Solicitor General Noel Francisco has argued on behalf of the administration that if these unaccompanied minors want an abortion, all they need to do is “self-deport” and go get one. The administration also argues it has a First Amendment right to disclose an unaccompanied minor’s abortion to reportedly abusive relatives. State attorneys general from Texas and elsewhere argue these minors don’t even qualify as full “people” under the law, but that their developing fetuses do.
Those are not the only fringe legal arguments the administration and its allies are making. Francisco’s office has asked the Roberts Court to discipline attorneys from the American Civil Liberties Union for their actions in representing the undocumented minors. He has not cited a single legal authority to justify the disciplinary request. On Friday, the Roberts Court considered that request, along with the one by the administration to step in and vacate the lower court ruling that cleared the path for Doe, the first undocumented minor to sue for an abortion, to access one. It has not yet made a decision.

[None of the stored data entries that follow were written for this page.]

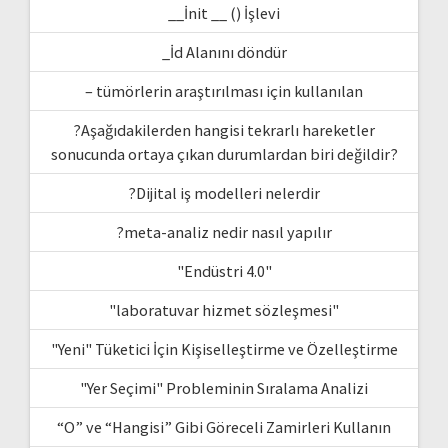
__İnit __ () İşlevi
_İd Alanını döndür
– tümörlerin araştırılması için kullanılan
?Aşağıdakilerden hangisi tekrarlı hareketler
sonucunda ortaya çıkan durumlardan biri değildir?
?Dijital iş modelleri nelerdir
?meta-analiz nedir nasıl yapılır
"Endüstri 4.0"
"laboratuvar hizmet sözleşmesi"
"Yeni" Tüketici İçin Kişiselleştirme ve Özelleştirme
"Yer Seçimi" Probleminin Sıralama Analizi
“O” ve “Hangisi” Gibi Göreceli Zamirleri Kullanın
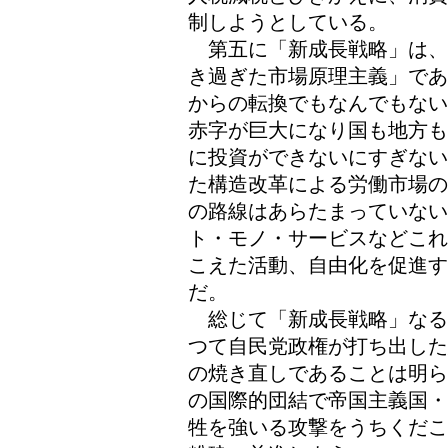
制しようとしている。
第五に「新成長戦略」は、
き過ぎた市場原理主義」であ
からの転換でもなんでもない
赤字が巨大になり国も地方も
に投資ができないにすぎない
た構造改革による労働市場の
の路線はあらたまっていない
ト・モノ・サービスなどこれ
こえた活動、自由化を促進
だ。
総じて「新成長戦略」なる
つて自民党政権が打ち出した
の焼き直しであることは明ら
の国際的団結で帝国主義国・
牲を強いる攻撃をうちくだこ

In its court filings, the Trump administration argues that the court of appeals was wrong to rule against its policy of denying those in its custody access to abortion care, because there is no legal duty for the administration to “facilitate” access to abortion. Additionally, the administration argues, because Doe already had an abortion, and because her attorneys helped her get this abortion, her legal claim is now moot and the administration should not be subject to the consequences of that prior order—even if there are other similar, documented cases of others being denied access to legal care. That would mean, among other things, that any other minor in ORR custody and seeking an abortion would have to sue to gain access to one, with that minor’s attorneys starting from legal “scratch” each time.
In other words, the administration wants the Supreme Court to void the legal pathway Doe’s case opened up for other undocumented minors in federal custody to access abortions they are entitled to under the law. And it wants the Court to do so in part to punish Doe’s attorneys—through fines, suspension of licenses, or whatever else the Court deemed necessary—for doing their job effectively.
Not a single career attorney in the Solicitor General’s Office signed onto the administration’s request. Maybe that is because the administration sees this case as so important that it wants only its top litigator handling it. Or, maybe it’s because those attorneys would rather not have their names associated with the legal arguments the administration is advancing.
Whatever the reason, the action is evidence of the administration’s intent on making abortion impossible to access in whatever ways it can, and regardless of the law. And it’s evidence of the Trump administration’s desire to use agency action—such as ORR’s policy—to change the law.
So far, the federal courts have blocked these efforts. But will the Gorsuch Court eventually bless the administration’s forced gestation and birth policies? As of Monday, we are still waiting to find out.